Tue, Mar 13, 2007 - Page 11 News List

Mitsubishi to buy plant stake from CLP

BLOOMBERG

Mitsubishi Corp, Japan's largest trading company, will buy a 20 percent stake in a Taiwanese power plant for US$250 million from CLP Holdings Ltd (中電控股) to tap rising electricity demand from the nation.

Mitsubishi will gain the stake in the Ho-Ping project, a 1,325 megawatt coal-fired power plant, through OneEnergy Ltd, which is equally owned by the Japanese company and CLP Holdings, Carl Kitchen, CLP's public affairs manager, said by telephone yesterday.

Hong Kong-based CLP will book a HK$1 billion (US$120 million) gain from the sale, it said in a stock exchange statement yesterday.

Mitsubishi is investing in Taiwan's power industry as capacity expansion on the nation lags behind demand growth.

Taiwan may have a shortage of electricity in five years unless additional generators are built, the Ministry of Economic Affairs said last June.

"Japanese trading companies are expanding their power producing business in emerging countries, where electricity demand is increasing," said Yasuhiro Narita, an analyst at Nomura Securities Co in Tokyo.

"The contributions of the acquisition to Mitsubishi's profit may be limited but it will be getting a steady return from the defensive sector," he said.

Mitsubishi's shares rose 2 percent to ?2,785 in Tokyo.

CLP shares fell 0.7 percent to HK$55.20 at the stock exchange's 4pm close in Hong Kong.

OneEnergy will pay US$410 million in cash for CLP's 40 percent stake in Ho-Ping with the remainder to be settled by the issue of 9,000 new OneEnergy shares to CLP, the bigger of Hong Kong's two power suppliers said in the statement. Taiwan Cement Corp (台灣水泥) owns the remaining 60 percent in Ho-Ping, according to CLP's Web site.

CLP, controlled by the family of chairman Michael Kadoorie, formed OneEnergy with Mitsubishi in March last year to develop power plants in Southeast Asia and Taiwan. The 106-year-old company is expanding abroad to counter slow earnings growth in Hong Kong.
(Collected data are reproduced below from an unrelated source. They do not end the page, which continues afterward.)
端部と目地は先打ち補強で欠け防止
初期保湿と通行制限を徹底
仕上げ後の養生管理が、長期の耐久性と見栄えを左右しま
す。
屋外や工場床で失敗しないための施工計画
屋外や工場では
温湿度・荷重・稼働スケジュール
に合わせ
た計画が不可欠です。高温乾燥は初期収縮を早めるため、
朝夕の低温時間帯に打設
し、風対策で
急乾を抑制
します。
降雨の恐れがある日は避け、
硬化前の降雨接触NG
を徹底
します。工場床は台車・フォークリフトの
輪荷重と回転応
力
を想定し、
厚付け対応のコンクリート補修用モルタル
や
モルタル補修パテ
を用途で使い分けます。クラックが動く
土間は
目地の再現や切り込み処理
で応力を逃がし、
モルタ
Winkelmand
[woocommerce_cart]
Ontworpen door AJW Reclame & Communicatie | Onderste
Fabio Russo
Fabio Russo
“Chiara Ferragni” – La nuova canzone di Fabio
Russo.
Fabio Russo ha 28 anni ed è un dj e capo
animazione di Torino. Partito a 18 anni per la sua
Kadoorie and his family have a net worth of US$3.8 billion and rank 174th on Forbes list of billionaires, according to the magazine's annual survey last March.

The transfer of the stake is "in line with the business strategies," CLP said in the statement. "OneEnergy has been established as the exclusive power sector investment vehicle in Southeast Asia and Taiwan for its two shareholders."

A Mitsubishi spokesman declined to comment when reached by phone today. The transaction is expected to be concluded on March 30.

Mitsubishi and CLP will invest US$670 million to develop power plants in Taiwan and Southeast Asia, the companies said last March.